Data entries
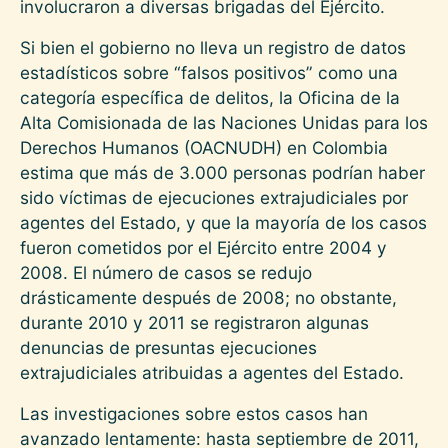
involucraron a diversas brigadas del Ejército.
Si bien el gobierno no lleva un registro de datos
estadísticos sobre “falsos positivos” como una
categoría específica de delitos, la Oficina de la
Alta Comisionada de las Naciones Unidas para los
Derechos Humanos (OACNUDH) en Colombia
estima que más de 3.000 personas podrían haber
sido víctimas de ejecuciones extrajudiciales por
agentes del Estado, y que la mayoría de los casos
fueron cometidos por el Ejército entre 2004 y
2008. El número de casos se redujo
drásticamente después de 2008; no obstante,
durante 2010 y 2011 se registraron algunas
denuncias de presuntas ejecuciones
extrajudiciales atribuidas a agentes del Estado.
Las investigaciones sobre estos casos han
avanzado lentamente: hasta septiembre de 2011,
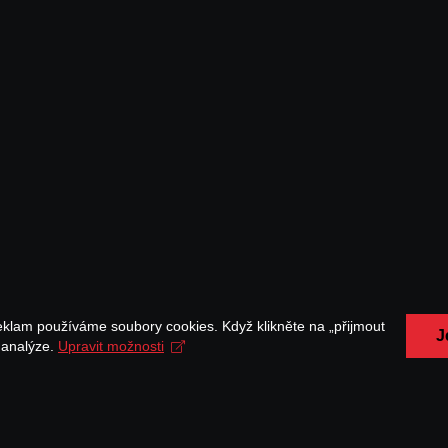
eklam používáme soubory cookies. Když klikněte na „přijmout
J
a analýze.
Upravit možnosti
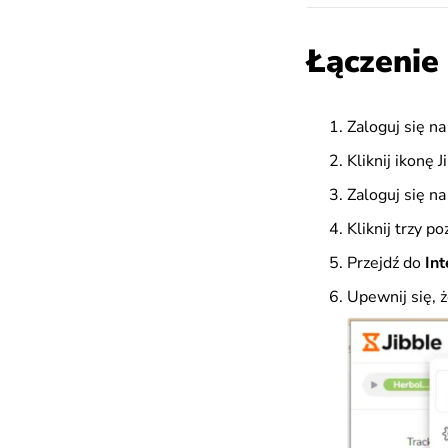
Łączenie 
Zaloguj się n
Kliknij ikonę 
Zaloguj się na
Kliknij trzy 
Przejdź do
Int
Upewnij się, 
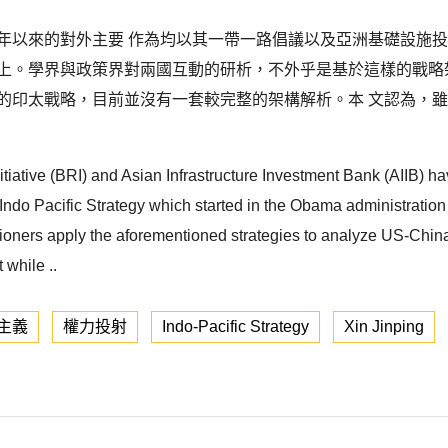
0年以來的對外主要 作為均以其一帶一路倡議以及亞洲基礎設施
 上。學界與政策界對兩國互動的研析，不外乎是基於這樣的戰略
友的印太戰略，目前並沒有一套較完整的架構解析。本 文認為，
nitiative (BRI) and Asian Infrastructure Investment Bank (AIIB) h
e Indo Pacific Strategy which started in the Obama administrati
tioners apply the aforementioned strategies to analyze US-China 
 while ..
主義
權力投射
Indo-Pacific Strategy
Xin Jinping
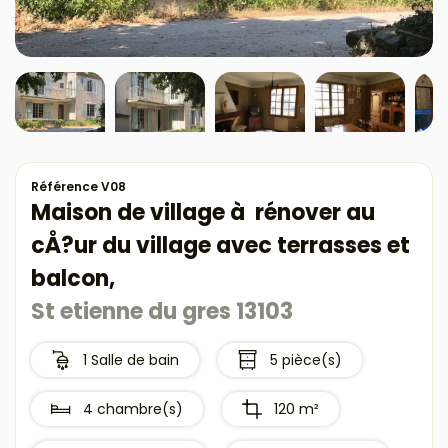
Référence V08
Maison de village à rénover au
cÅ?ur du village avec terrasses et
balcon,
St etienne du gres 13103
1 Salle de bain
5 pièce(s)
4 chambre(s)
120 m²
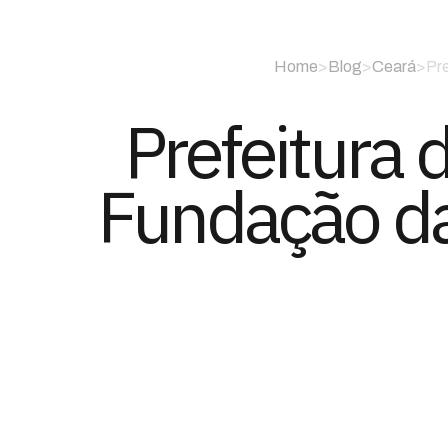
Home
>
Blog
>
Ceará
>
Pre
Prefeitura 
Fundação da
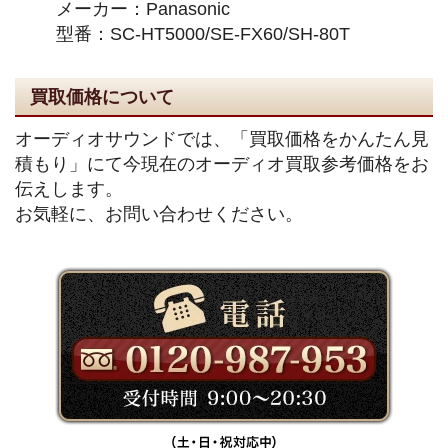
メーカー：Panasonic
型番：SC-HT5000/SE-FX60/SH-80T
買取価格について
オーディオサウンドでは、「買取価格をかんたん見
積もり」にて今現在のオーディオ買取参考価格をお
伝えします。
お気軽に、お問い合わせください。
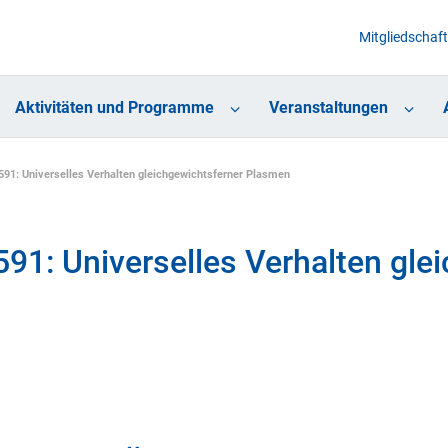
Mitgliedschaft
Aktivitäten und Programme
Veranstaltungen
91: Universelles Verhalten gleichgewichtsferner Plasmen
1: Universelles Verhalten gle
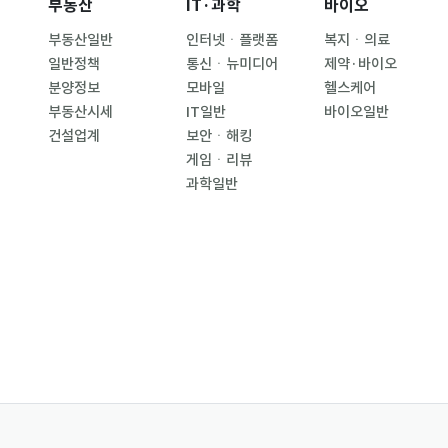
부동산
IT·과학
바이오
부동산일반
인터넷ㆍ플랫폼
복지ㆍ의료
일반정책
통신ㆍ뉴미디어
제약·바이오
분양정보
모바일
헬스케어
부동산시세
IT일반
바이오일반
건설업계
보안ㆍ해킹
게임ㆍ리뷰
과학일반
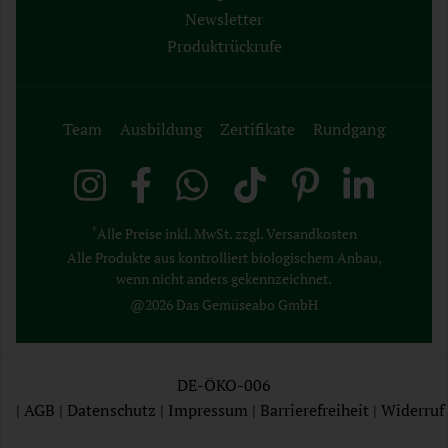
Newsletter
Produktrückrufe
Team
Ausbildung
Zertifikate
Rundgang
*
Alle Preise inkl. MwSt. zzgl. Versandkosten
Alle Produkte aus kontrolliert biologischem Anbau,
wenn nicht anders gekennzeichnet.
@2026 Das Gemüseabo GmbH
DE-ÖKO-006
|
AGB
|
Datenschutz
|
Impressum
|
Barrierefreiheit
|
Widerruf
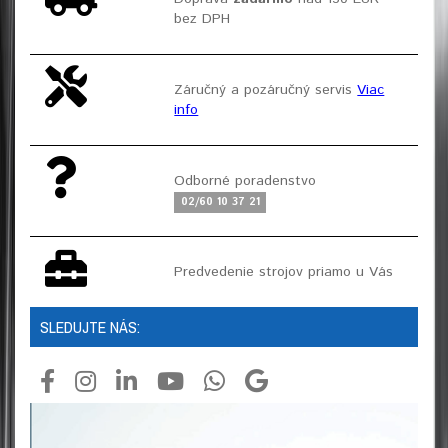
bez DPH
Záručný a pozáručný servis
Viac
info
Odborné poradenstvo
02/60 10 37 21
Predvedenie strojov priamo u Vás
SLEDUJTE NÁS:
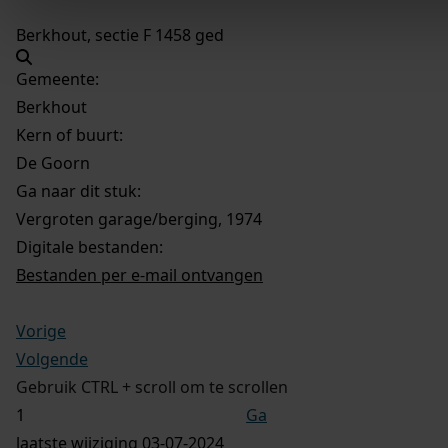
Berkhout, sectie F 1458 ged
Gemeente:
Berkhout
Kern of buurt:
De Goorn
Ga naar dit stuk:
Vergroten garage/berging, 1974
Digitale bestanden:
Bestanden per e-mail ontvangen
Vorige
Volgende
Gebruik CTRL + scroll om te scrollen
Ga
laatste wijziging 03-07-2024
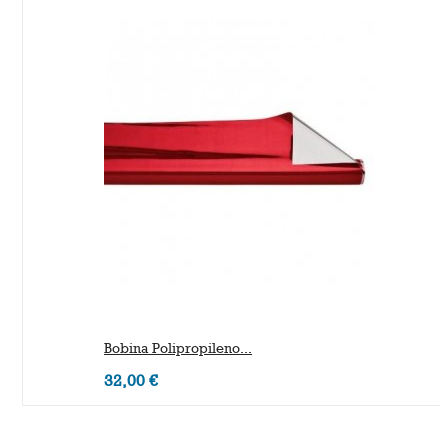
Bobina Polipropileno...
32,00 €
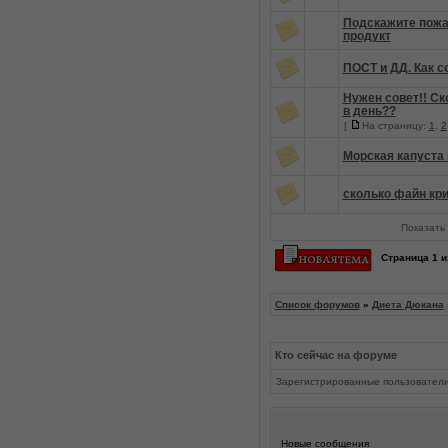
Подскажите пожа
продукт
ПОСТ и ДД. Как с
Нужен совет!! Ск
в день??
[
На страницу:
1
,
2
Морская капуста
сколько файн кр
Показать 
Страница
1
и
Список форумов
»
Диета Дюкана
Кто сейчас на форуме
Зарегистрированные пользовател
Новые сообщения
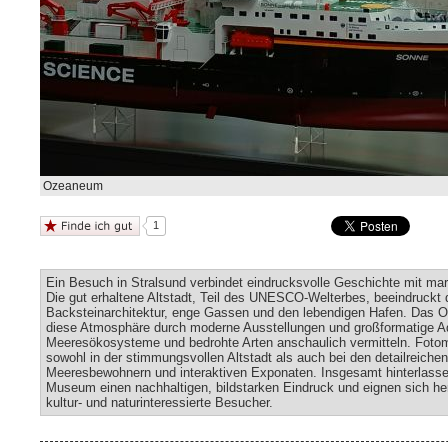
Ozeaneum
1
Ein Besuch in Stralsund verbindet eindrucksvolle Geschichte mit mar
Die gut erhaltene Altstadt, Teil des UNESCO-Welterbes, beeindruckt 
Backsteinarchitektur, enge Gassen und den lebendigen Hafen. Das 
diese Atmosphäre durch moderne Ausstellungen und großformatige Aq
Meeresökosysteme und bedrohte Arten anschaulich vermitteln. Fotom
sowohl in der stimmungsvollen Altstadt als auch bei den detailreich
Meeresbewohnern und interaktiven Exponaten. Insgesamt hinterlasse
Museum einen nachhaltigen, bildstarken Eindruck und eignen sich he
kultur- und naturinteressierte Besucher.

■ Exercise objective: Could you repeat the stretch from the start of the items through the line containing "sido víctimas de", substituting "individuos" for "personas" and changing nothing else? Leave the pictures out of your answer.

■ Response to the task:
involucraron a diversas brigadas del Ejército.
Si bien el gobierno no lleva un registro de datos
estadísticos sobre “falsos positivos” como una
categoría específica de delitos, la Oficina de la
Alta Comisionada de las Naciones Unidas para los
Derechos Humanos (OACNUDH) en Colombia
estima que más de 3.000 individuos podrían haber
sido víctimas de ejecuciones extrajudiciales por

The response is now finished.